* **TRAVAIL DEMANDÉ**:
**1)** Dans le texte sur le retour des ressortissants maliens, quelle commune du Mali est au centre de l'étude d'Almamy Sylla ?
**2)** Rédigez la suite du texte sur le retour des ressortissants maliens, en partant de sa dernière phrase.

Les crises politiques sont souvent la cause d’importants déplacements de populations, en particulier lorsqu’elles s’accompagnent de manifestations armées. Le paradigme migratoire laisse se dessiner alors des trajectoires de populations mises en mouvement du fait de facteurs exogènes ou endogènes. En Côte d’Ivoire, la crise politico-militaire a occasionné des mouvements migratoires imprévus. Plusieurs milliers de ressortissants maliens y vivant ont dû prendre le chemin du retour. Une fois dans leur pays d’origine, leur intégration sociale devient une problématique, d’autant que l’accès aux ressources naturelles est déjà saturé : une nouvelle compétition s’ouvre entre ces nouveaux arrivants et les populations déjà en place, autour de ressources naturelles et foncières limitées. Il a fallu assurer leur rapatriement, procéder à leur réinsertion dans l’économie locale et pacifier les relations intercommunautaires tendues de fait. À partir de l’examen des mécanismes d’accès et d’exploitation des ressources locales, Bakary F. Traoré jette la lumière sur des interactions situées en aval du phénomène migratoire, et mettant aux prises les nouveaux arrivants et les primo occupants des lieux. Il pose les jalons d’une sociologie des dynamiques migratoires au regard de la réinsertion des rapatriés. Almamy Sylla, dans la même logique, interroge la dynamique des tensions sociales autour de l’eau et de la terre dans la commune de Loulouni au Mali. Marquée par une forte tradition du déplacement et de la migration, cette commune connaît une pression très soutenue sur ses ressources naturelles, notamment l’eau et la terre. Ces dernières constituent des enjeux de survie et s’inscrivent au cœur des conflits sociaux et des stratégies d’accaparement, tout en constituant des occasions de résoudre une crise des alliances entre populations Bozos, Peuls et Dogons.

* **ENREGISTREMENTS DE DONNÉES**:
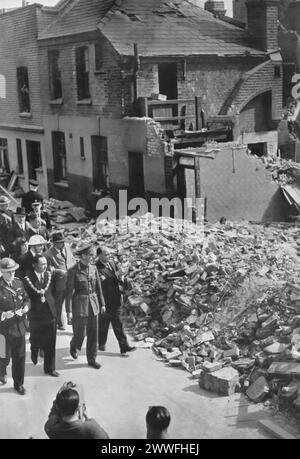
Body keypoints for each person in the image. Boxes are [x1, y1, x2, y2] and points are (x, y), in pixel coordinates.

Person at [65, 243, 105, 369]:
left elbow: (98, 288)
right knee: (80, 334)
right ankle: (74, 345)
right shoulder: (73, 270)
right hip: (80, 305)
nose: (92, 257)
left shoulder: (93, 269)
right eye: (90, 255)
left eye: (93, 254)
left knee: (93, 333)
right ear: (83, 256)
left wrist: (102, 303)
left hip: (93, 304)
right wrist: (69, 310)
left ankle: (92, 359)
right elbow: (69, 292)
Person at [23, 255, 59, 377]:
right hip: (36, 315)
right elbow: (26, 297)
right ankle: (34, 348)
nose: (45, 266)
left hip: (50, 313)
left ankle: (50, 368)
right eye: (42, 264)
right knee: (36, 338)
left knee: (51, 342)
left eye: (45, 263)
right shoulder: (27, 279)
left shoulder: (49, 275)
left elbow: (53, 291)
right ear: (34, 265)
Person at [96, 246, 135, 355]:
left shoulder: (112, 263)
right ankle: (101, 343)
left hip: (116, 299)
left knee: (118, 324)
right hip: (105, 301)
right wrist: (116, 275)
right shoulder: (96, 268)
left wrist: (123, 279)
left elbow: (119, 279)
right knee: (104, 325)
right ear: (99, 256)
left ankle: (124, 347)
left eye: (109, 254)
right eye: (106, 254)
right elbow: (102, 283)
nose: (109, 256)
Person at [0, 258, 30, 395]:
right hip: (3, 331)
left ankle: (19, 384)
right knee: (3, 357)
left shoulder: (18, 282)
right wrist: (2, 315)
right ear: (1, 271)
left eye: (13, 271)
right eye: (8, 272)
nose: (11, 274)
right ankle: (1, 373)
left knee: (20, 357)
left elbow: (26, 299)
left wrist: (26, 308)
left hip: (19, 327)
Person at [44, 381, 109, 439]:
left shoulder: (50, 428)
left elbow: (53, 414)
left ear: (57, 407)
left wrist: (59, 393)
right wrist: (89, 419)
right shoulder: (91, 428)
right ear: (78, 407)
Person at [45, 232, 76, 330]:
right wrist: (59, 271)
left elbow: (72, 259)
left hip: (72, 281)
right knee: (59, 303)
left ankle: (71, 319)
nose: (63, 244)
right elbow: (48, 269)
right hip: (60, 283)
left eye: (63, 241)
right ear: (54, 243)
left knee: (72, 301)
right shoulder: (48, 254)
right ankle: (60, 322)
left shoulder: (67, 247)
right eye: (60, 242)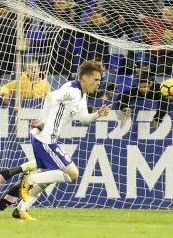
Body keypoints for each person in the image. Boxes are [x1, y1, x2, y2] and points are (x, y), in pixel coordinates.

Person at [15, 60, 111, 221]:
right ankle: (29, 179)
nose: (98, 83)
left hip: (45, 138)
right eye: (96, 79)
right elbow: (51, 96)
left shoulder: (81, 93)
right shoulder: (73, 91)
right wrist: (43, 120)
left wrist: (97, 114)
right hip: (46, 139)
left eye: (99, 80)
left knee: (47, 178)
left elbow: (83, 119)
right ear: (84, 78)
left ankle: (21, 209)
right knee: (72, 174)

* **EXERCICES CORRIGÉS**:
**1)** La commune de Loulouni.

**2)**
Une sociologie des crises sociales à travers leurs modes d’expression et de production ne peut se limiter à une sociologie des migrations et des déplacements forcés, encore moins à une sociologie des mouvements syndicaux ou des mobilisations contre la corruption, encore moins à une sociologie du changement social. Ces situations ne sont que des illustrations partielles pour approcher un phénomène multiforme. Pour cause, sur le terrain de l’éducation, les influences des crises sociales provoquent non seulement des transformations structurelles et organisationnelles, mais agissent en retour sur le cadre actanciel formé par la famille, unité sociale de base. Séverine Carrausse étudie ainsi comment les conséquences de la crise financière de 1997 en Corée du Sud ont remodelé les structures de base d’une société, notamment en matière d’éducation. Traditionnellement, accéder à une université d’élite apparaît en Corée du Sud comme une clé d’accès à un statut social élevé. À cette fin, les Sud-Coréens mettent à contribution divers réseaux familiaux et sociaux ainsi que des moyens financiers importants pour permettre à leur progéniture d’accéder aux nouveaux espaces de valorisation sociale ainsi ouverts. Mais l’avènement de cette crise économique internationale affecte la sphère du travail, mais aussi celle de la famille ; l’éducation, de facto, est appelée à changer de configuration. Les évolutions induites sont lisibles tant au niveau des structures externes — elles s’opèrent dans une certaine temporalité —, qu’au niveau des structures internes de la société, où elles agissent avec moins de visibilité mais davantage d’acuité. Si les situations de crise s’apparentent à des menaces, elles constituent dans un même temps des fenêtres d’opportunités de renouvellement des structures sociales.

Acteurs et jeux d’acteurs face à la crise.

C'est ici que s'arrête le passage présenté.